Layout annotation records
--------------------
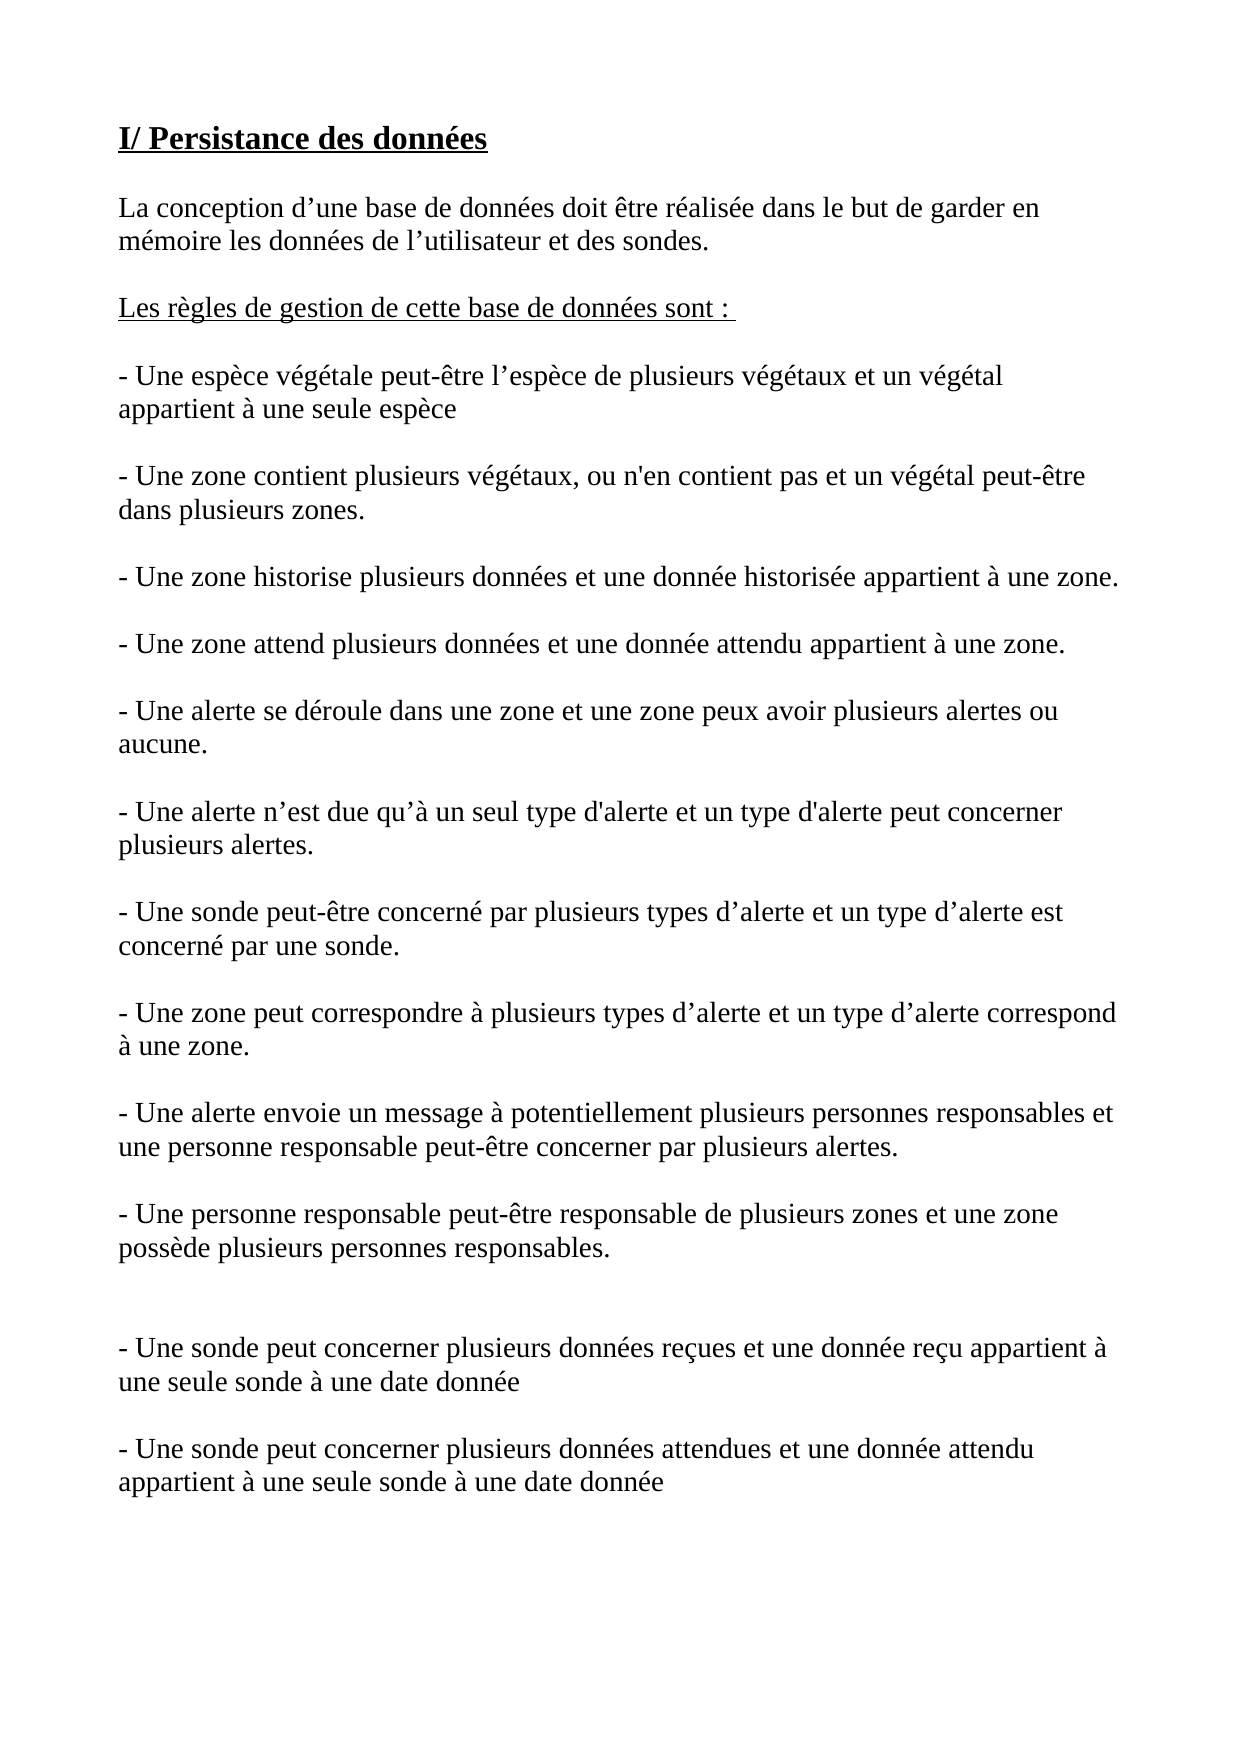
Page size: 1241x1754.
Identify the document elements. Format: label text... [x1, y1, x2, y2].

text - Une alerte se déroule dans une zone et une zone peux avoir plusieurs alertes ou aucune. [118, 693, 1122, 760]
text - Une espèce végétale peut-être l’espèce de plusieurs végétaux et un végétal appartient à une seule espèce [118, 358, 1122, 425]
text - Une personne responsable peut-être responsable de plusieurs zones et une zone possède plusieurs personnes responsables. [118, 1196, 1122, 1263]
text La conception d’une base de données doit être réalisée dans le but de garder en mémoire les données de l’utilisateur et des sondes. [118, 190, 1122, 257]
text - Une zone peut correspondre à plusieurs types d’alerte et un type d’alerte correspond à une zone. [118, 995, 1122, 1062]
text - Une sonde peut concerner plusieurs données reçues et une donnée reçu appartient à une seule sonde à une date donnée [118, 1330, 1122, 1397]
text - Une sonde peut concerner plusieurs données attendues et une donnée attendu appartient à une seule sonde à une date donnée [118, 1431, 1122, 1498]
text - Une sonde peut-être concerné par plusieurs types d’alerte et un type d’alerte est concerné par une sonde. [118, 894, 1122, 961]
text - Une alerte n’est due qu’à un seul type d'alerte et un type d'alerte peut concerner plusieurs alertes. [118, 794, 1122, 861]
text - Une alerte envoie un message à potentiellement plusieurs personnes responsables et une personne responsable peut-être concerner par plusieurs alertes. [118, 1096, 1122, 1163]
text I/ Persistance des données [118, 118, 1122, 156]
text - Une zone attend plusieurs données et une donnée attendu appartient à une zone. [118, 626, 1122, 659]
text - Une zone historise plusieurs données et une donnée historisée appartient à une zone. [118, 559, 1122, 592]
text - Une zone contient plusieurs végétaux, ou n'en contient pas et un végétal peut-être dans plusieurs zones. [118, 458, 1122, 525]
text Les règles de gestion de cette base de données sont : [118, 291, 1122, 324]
--------------------
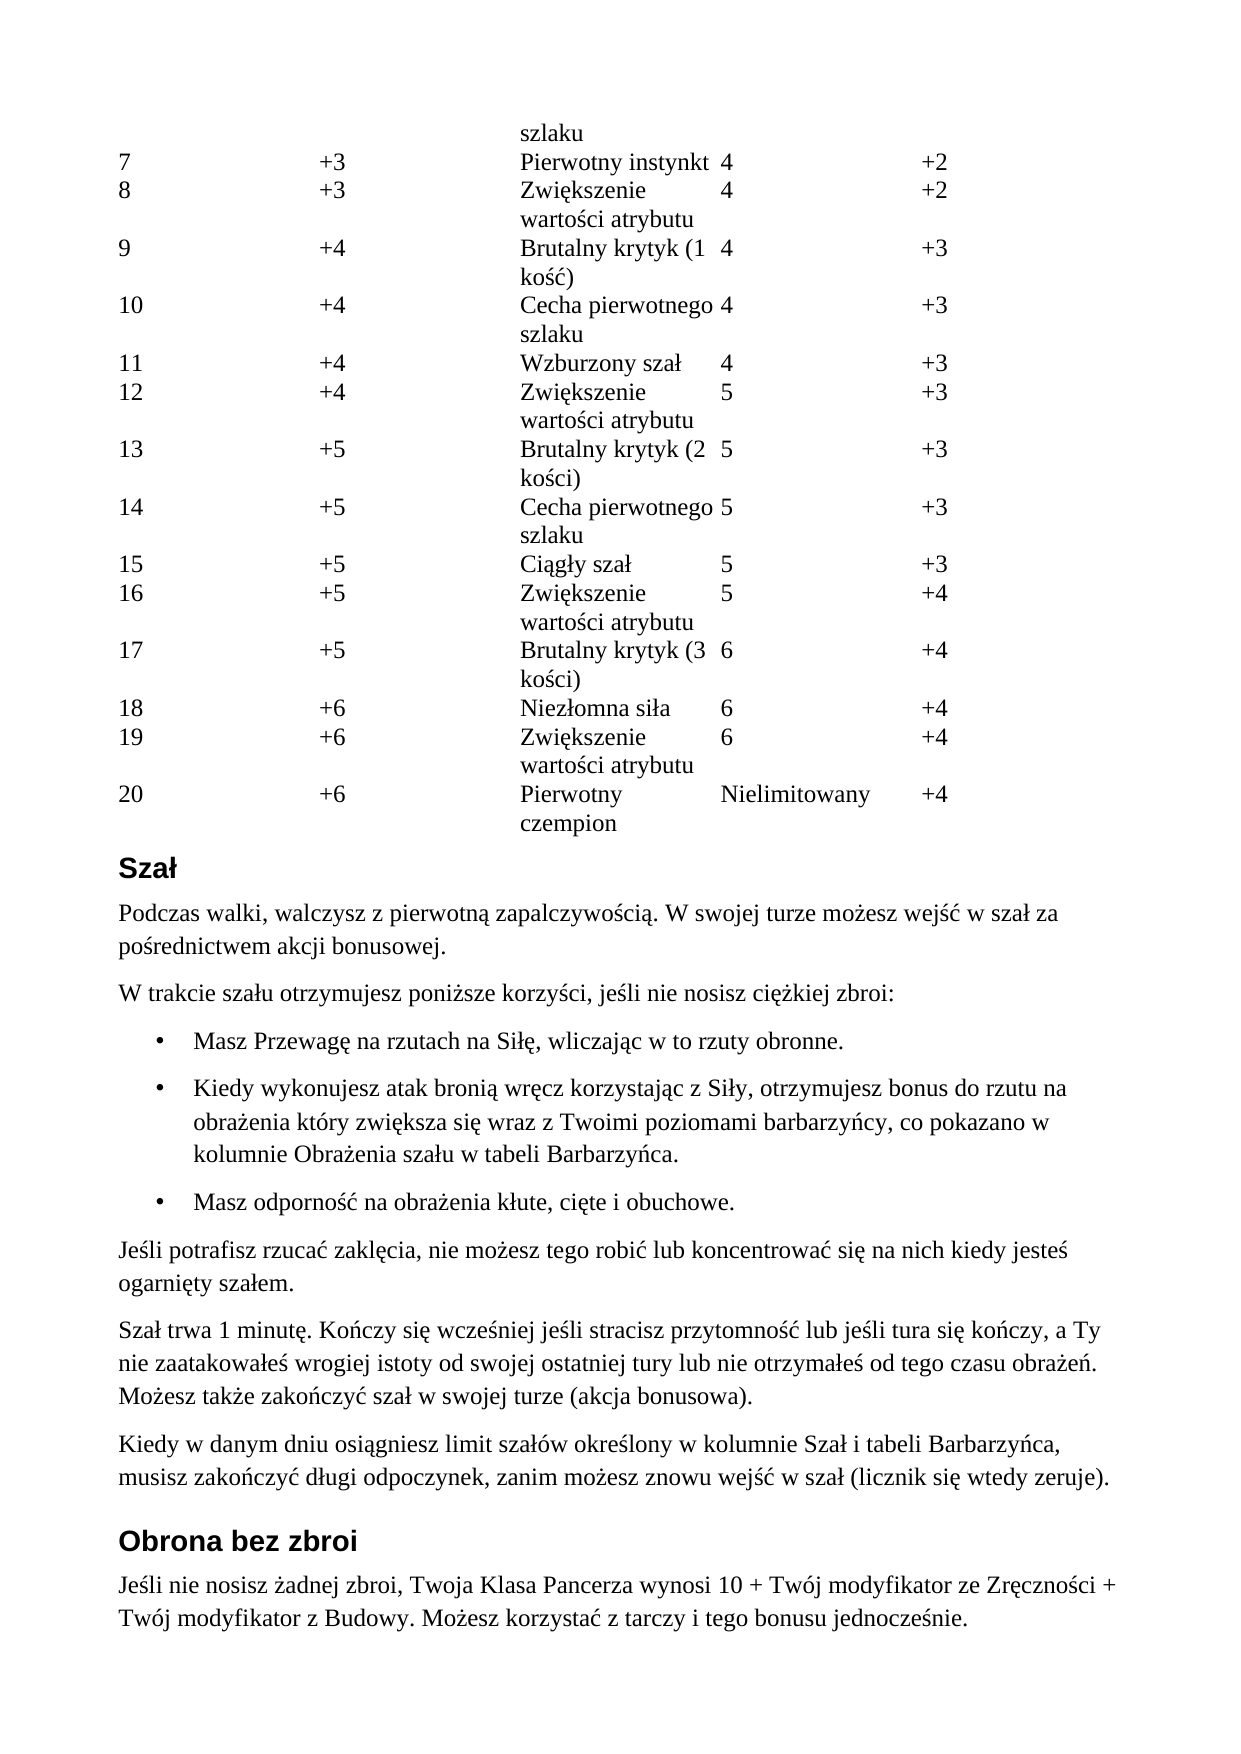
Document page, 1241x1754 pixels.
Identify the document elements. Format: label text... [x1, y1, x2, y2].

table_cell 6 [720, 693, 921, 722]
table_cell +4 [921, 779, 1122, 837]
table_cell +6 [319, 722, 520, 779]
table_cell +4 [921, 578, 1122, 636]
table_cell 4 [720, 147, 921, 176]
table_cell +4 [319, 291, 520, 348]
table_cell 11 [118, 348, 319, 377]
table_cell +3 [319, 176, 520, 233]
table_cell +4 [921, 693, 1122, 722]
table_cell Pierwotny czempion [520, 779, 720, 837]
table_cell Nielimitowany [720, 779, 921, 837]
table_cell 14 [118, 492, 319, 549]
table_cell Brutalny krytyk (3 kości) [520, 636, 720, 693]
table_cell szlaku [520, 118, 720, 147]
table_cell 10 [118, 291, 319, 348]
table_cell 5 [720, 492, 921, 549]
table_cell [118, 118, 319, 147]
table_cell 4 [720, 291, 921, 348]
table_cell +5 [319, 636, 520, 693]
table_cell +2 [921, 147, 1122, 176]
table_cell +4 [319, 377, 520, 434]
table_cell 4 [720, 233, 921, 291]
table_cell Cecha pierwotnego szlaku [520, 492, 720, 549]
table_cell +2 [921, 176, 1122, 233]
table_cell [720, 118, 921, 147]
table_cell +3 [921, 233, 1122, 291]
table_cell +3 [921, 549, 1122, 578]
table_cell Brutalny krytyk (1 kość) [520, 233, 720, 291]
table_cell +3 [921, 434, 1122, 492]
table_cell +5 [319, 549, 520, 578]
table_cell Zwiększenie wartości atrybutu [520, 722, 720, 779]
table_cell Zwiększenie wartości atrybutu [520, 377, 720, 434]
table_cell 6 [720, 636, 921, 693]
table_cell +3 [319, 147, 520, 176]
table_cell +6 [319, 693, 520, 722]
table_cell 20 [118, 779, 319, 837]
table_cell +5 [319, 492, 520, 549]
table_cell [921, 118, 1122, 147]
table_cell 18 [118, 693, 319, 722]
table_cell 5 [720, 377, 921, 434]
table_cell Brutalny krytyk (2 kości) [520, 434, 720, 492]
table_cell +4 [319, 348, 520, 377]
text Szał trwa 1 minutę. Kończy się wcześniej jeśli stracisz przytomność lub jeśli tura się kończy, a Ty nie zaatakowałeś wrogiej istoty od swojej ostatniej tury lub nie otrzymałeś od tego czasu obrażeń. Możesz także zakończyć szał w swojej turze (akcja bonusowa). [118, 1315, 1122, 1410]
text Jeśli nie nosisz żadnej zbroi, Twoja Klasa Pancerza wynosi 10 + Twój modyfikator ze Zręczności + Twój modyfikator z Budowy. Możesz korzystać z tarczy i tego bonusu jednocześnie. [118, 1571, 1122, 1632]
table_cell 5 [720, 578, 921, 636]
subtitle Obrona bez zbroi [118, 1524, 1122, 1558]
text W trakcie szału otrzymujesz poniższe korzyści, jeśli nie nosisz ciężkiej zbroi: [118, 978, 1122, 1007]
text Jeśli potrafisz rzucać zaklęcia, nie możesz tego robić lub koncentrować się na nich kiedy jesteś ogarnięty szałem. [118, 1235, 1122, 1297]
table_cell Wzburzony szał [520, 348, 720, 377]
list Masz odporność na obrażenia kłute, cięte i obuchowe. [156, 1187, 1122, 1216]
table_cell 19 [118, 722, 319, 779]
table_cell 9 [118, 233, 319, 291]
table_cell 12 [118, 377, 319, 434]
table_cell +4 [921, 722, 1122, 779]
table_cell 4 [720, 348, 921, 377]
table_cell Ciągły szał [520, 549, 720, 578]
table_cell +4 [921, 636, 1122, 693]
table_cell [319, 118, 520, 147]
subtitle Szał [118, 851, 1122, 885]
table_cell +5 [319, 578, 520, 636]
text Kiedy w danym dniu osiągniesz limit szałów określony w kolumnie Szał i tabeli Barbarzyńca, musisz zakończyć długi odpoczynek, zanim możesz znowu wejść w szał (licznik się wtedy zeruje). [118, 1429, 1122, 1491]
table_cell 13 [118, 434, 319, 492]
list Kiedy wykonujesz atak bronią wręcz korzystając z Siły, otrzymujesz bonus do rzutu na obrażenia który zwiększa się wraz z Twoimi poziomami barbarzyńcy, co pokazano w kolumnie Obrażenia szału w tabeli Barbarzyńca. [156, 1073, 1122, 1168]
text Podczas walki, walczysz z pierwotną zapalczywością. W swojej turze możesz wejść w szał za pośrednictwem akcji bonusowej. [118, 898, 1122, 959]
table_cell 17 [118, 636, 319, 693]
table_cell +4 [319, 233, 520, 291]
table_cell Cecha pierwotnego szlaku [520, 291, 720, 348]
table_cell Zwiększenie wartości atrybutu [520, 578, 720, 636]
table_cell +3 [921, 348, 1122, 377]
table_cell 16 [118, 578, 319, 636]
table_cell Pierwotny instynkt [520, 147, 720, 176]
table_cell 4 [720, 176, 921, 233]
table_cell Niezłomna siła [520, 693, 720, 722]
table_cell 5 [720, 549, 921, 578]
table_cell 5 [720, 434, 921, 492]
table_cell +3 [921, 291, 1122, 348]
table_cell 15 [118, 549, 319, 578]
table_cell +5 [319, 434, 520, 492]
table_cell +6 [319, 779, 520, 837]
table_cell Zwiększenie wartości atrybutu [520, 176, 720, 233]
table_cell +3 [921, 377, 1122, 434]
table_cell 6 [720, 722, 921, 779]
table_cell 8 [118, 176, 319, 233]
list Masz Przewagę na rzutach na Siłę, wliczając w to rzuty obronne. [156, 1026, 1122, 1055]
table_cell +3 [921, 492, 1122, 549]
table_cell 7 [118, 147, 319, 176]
--------------------
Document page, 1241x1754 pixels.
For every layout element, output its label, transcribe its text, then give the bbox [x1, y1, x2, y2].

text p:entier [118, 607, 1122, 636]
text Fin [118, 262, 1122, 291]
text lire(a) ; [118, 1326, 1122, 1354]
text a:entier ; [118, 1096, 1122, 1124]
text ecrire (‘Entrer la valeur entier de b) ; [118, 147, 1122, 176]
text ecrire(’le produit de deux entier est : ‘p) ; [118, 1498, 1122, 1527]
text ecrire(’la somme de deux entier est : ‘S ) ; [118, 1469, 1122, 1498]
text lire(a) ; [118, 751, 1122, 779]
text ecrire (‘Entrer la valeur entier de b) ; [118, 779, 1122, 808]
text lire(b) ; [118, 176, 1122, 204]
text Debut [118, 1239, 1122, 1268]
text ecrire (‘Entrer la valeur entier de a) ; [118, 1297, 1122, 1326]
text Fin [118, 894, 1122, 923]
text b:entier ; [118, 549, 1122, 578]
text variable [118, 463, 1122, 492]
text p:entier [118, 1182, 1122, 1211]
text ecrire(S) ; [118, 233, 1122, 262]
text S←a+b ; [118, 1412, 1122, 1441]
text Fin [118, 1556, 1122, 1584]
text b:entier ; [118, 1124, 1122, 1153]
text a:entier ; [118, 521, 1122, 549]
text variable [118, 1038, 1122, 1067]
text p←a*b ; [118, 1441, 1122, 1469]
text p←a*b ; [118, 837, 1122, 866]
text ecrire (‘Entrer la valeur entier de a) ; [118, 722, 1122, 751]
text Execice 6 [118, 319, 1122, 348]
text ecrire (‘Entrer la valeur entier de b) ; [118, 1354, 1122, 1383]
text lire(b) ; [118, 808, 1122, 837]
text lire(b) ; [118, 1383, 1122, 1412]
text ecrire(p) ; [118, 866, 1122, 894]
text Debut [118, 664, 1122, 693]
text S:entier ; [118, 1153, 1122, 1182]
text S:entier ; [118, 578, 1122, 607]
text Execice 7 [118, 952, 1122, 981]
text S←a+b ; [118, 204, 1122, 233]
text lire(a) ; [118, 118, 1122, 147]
--------------------
**TASK STATEMENT:**
Copy out the stretch of the material from the line containing "table_cell 6 [720, 693, 921, 722]" through the line containing "table_cell 5 [720, 377, 921, 434]", both ends included, with every character unchanged.

**SOLUTION:**
table_cell 6 [720, 693, 921, 722]
table_cell +4 [921, 779, 1122, 837]
table_cell +6 [319, 722, 520, 779]
table_cell +4 [921, 578, 1122, 636]
table_cell 4 [720, 147, 921, 176]
table_cell +4 [319, 291, 520, 348]
table_cell 11 [118, 348, 319, 377]
table_cell +3 [319, 176, 520, 233]
table_cell +4 [921, 693, 1122, 722]
table_cell Pierwotny czempion [520, 779, 720, 837]
table_cell Nielimitowany [720, 779, 921, 837]
table_cell 14 [118, 492, 319, 549]
table_cell Brutalny krytyk (3 kości) [520, 636, 720, 693]
table_cell szlaku [520, 118, 720, 147]
table_cell 10 [118, 291, 319, 348]
table_cell 5 [720, 492, 921, 549]
table_cell [118, 118, 319, 147]
table_cell 4 [720, 291, 921, 348]
table_cell +5 [319, 636, 520, 693]
table_cell +2 [921, 147, 1122, 176]
table_cell +4 [319, 377, 520, 434]
table_cell 4 [720, 233, 921, 291]
table_cell Cecha pierwotnego szlaku [520, 492, 720, 549]
table_cell +2 [921, 176, 1122, 233]
table_cell [720, 118, 921, 147]
table_cell +3 [921, 233, 1122, 291]
table_cell +3 [921, 549, 1122, 578]
table_cell Brutalny krytyk (1 kość) [520, 233, 720, 291]
table_cell +3 [921, 434, 1122, 492]
table_cell +5 [319, 549, 520, 578]
table_cell Zwiększenie wartości atrybutu [520, 722, 720, 779]
table_cell Zwiększenie wartości atrybutu [520, 377, 720, 434]
table_cell 6 [720, 636, 921, 693]
table_cell +3 [319, 147, 520, 176]
table_cell +6 [319, 693, 520, 722]
table_cell 20 [118, 779, 319, 837]
table_cell +5 [319, 492, 520, 549]
table_cell [921, 118, 1122, 147]
table_cell 18 [118, 693, 319, 722]
table_cell 5 [720, 377, 921, 434]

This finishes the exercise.